Ceza ve Tevkifevleri Genel Müdürü Yılmaz Çiftçi’nin Kasım 2019’da paylaştığı verilere göre, cezaevlerinde 2 bin 500 çocuk mahkum var. Bunların yansı sıra 780 çocuk da cezaevinde annesinin yanında kalıyordu. Bunlardan kaçının yapılan son infaz düzenlemesiyle cezaevinden çıktığı bilinmese de cezaevlerinde halen çok sayıda çocuk olduğu tahmin ediliyor.
Yasayla beraber ne kadar çocuk tutuklunun olduğu hakkında bilgileri olmadığını dile getiren Ceza İnfaz Sisteminde Sivil Toplum Derneği (CİSST) Hapiste Çocuk Ağı Temsilcisi Cansu Şekerci, mektuplaşma faaliyetleriyle tanıştıkları bazı çocukların tahliye olduklarını, bazılarının da tahliye olmayı beklediklerinin bilgisini aldıklarını paylaştı.
Disiplin adı altında yeni cezalar
Mezopotamya Ajansı’na (MA) konuşan Şekerci, yeni düzenlemenin sadece salgına karşı alınan önlemleri içermediğini de kaydetti. Düzenlemeyle beraber yeni disiplin suçları ve cezalarıyla karşılaştıklarını ifade eden Şekerci, yeni düzenlemeye göre çocuk tutukluların kendi yaşam alanlarının temizliğini yapmadığında ve bu tutumlarında ısrar ettiklerinde “onarma, tazmin etme ve eski hale getirme” gibi disiplin cezasıyla karşılaşacakları ifade etti.

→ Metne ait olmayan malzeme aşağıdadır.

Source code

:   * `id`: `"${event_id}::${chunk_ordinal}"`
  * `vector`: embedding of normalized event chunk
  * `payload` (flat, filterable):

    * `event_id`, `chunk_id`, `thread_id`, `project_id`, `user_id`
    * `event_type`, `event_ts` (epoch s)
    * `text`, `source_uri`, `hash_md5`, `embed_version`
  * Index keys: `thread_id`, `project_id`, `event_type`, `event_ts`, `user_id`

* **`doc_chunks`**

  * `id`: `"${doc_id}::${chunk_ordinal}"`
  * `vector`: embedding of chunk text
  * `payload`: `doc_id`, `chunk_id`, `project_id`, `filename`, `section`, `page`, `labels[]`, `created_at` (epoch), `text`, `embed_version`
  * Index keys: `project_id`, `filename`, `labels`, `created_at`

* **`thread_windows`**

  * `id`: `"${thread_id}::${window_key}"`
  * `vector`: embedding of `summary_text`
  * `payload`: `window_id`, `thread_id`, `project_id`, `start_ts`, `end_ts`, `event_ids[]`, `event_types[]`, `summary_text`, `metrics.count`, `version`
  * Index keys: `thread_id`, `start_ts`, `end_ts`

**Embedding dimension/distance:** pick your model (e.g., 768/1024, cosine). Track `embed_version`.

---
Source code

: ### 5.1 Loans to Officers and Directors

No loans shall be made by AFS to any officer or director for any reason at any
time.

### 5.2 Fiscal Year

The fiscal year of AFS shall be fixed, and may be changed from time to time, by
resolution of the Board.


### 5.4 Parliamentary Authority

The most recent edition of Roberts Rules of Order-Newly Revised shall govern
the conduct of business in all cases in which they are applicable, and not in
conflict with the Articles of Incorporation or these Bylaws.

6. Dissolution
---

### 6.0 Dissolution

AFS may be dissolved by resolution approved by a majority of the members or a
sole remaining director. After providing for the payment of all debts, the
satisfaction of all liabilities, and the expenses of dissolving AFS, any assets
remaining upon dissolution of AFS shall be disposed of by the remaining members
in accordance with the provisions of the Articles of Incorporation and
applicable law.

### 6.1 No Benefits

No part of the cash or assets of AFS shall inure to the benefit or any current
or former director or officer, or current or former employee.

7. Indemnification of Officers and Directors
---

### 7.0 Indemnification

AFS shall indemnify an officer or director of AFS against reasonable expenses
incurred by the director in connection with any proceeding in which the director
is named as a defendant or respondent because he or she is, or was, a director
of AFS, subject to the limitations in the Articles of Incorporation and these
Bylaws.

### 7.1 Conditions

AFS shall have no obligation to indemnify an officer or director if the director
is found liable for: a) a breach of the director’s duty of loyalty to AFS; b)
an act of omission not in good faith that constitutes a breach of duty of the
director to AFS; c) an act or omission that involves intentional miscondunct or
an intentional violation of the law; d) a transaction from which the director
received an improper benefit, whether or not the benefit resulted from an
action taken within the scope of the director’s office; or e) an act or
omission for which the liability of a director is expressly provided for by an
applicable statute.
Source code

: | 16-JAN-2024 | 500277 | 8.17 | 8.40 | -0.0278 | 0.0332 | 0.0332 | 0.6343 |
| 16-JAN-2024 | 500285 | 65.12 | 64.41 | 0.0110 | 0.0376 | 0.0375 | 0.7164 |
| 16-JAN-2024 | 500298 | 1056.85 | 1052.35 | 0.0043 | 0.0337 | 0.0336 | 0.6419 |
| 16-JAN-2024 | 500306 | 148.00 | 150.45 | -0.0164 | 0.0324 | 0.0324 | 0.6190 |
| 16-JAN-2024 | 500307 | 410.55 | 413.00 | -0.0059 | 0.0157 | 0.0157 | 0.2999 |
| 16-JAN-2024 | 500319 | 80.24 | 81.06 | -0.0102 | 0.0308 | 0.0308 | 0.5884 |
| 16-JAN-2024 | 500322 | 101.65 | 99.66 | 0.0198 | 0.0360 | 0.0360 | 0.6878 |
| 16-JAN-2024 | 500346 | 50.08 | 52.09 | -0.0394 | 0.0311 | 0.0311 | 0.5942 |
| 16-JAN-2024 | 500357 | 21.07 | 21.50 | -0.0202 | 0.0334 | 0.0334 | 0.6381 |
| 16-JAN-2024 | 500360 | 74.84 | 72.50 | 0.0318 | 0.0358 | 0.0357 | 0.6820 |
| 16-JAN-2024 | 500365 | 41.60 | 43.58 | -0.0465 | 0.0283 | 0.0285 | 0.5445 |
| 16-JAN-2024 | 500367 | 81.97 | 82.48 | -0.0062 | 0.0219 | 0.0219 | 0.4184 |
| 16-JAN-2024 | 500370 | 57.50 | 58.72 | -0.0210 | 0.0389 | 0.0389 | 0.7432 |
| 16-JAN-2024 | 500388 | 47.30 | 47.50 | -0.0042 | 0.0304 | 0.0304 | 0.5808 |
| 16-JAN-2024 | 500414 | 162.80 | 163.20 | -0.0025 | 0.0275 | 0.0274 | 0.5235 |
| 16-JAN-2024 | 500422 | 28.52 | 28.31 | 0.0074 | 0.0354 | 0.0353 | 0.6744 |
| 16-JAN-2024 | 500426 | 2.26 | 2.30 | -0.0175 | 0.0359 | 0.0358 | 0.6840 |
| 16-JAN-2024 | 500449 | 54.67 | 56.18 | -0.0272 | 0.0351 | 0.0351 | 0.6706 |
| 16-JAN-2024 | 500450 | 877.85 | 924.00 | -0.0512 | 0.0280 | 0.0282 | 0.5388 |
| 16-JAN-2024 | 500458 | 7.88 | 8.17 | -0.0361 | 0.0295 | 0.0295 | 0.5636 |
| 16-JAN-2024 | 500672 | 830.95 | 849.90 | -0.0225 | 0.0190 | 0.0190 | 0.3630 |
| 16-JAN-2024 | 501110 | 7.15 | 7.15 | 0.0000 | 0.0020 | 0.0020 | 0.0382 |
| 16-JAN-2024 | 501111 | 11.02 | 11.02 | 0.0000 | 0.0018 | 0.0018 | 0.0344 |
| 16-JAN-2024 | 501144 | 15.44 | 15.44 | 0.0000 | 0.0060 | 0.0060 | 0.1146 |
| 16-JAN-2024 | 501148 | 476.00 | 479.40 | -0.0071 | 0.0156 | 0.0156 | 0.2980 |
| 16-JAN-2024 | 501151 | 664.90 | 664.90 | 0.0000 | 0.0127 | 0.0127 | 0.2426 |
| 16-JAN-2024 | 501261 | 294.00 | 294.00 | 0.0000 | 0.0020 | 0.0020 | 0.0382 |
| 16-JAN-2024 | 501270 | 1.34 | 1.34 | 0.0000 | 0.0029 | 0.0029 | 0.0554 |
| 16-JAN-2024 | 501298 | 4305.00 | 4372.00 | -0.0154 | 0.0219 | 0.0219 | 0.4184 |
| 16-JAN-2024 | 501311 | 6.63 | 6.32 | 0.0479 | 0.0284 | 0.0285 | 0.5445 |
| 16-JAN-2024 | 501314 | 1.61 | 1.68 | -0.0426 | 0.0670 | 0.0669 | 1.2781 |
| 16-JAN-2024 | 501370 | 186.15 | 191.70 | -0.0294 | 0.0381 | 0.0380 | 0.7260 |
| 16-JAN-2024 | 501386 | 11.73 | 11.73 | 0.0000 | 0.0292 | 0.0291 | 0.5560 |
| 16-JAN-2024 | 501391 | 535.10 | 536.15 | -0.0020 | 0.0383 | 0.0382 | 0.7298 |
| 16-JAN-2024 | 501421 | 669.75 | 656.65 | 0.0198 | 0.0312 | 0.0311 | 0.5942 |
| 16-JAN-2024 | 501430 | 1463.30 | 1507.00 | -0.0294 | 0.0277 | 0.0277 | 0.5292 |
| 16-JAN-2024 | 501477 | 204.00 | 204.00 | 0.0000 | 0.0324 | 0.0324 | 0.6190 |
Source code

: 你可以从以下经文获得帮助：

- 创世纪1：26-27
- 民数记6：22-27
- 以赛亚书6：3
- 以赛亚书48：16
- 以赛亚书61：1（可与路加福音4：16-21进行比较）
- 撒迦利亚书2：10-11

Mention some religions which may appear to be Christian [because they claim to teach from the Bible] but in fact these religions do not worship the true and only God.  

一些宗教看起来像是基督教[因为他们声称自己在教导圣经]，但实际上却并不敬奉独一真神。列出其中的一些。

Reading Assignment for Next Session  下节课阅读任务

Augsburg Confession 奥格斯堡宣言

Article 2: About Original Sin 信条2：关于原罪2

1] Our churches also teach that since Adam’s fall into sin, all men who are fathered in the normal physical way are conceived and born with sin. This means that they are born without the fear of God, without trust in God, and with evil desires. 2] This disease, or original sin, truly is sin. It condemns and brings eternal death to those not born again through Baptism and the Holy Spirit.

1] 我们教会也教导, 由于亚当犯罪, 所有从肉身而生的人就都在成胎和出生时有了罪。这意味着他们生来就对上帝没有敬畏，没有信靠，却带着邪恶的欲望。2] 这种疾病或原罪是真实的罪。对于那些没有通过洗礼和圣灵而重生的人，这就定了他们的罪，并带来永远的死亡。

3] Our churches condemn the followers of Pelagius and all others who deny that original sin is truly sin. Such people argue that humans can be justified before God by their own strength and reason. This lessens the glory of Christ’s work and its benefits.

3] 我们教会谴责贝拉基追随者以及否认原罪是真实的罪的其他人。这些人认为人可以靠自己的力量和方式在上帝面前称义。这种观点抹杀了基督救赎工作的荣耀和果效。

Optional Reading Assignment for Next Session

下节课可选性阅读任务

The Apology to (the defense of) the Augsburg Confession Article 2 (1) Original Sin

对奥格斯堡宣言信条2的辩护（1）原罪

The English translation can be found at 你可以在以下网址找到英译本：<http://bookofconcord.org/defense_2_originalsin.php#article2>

Bu nedenle “kendi yaşam alanının hijyenine dikkat etmemek disiplini nasıl bozar?” diye soran Şekerci, şunları belirtti: “Burada önemli olan disiplinin sağlanması mıdır yoksa çocuğun hijyen alışkanlığını edinmesi midir? Hapsetmek başlı başına bir cezadır. Bu durumunun kişi üzerindeki etkilerini bir kenara bırakırsak bile çocuk mahpuslar disiplin adı altında tali cezalarla karşılaşmaktadır.”
Ciddi endişe
Avukat ve görüşçü ziyaretlerinin sınırlandırılması, yine izleme kurullarının yerinde yaptıkları denetimlerin bu süreçte duraksamasından ötürü çocuk tutukluların özelinde alınan önlemlerin yeterli olup olmadığına dair somut örnekler gösteremediklerini söyleyen Şekerci, salgın sürecinin uzamasının yeni sorunları ortaya çıkaracağını vurguladı. Şekerci, “Tecrit başlı başına bir problemken bu sürenin uzaması, denetimlerin yapılmaması, şiddet riskinin ve insan hakları ihlallerinin artmasına yönelik ciddi endişeler doğuruyor” dedi.
Kurs hedefi
Adalet Bakanlığı’nın yayımladığı 2020 yılı performans programına dikkat çeken Şekerci, Bakanlığın yıl içinde 8 bin 500 çocuk tutukluya meslek edinme kursu verme hedefi koyduğunu belirtti. “Adalet Bakanlığı cezaevine giren tüm çocuklara kurs vermeyi planlayarak hareket ediyorsa 2020 yılında en azından 8 bin 500 çocuğun yolunun hapishaneden geçeceğini anlıyoruz” diyen Şekerci, bunun da en az rakam olacağını, çünkü bu kurslardan faydalanamayacak çocukların da olacağını ekledi.
Şikayetlerini dinlemeliyiz
Şekerci, hapishanelerden kendilerine gönderilen mektupların okuma komisyonundan geçmesi, telefon aramalarının ise dinlenmesi nedeniyle şikayetlerin tüm boyutlarını bilmek için bağımsız heyetlerin izleme ve inceleme yapmasına ihtiyaç olduğunu da vurguladı. Şekerci, “Bağımsız kurumlar olarak çocukları hapishanelerde ziyaret etmemiz ve idarenin gözetimi olmaksızın şikayetlerini ve kendi durumlarını nasıl tanımladıklarını dinlememiz gerekiyor” diye konuştu.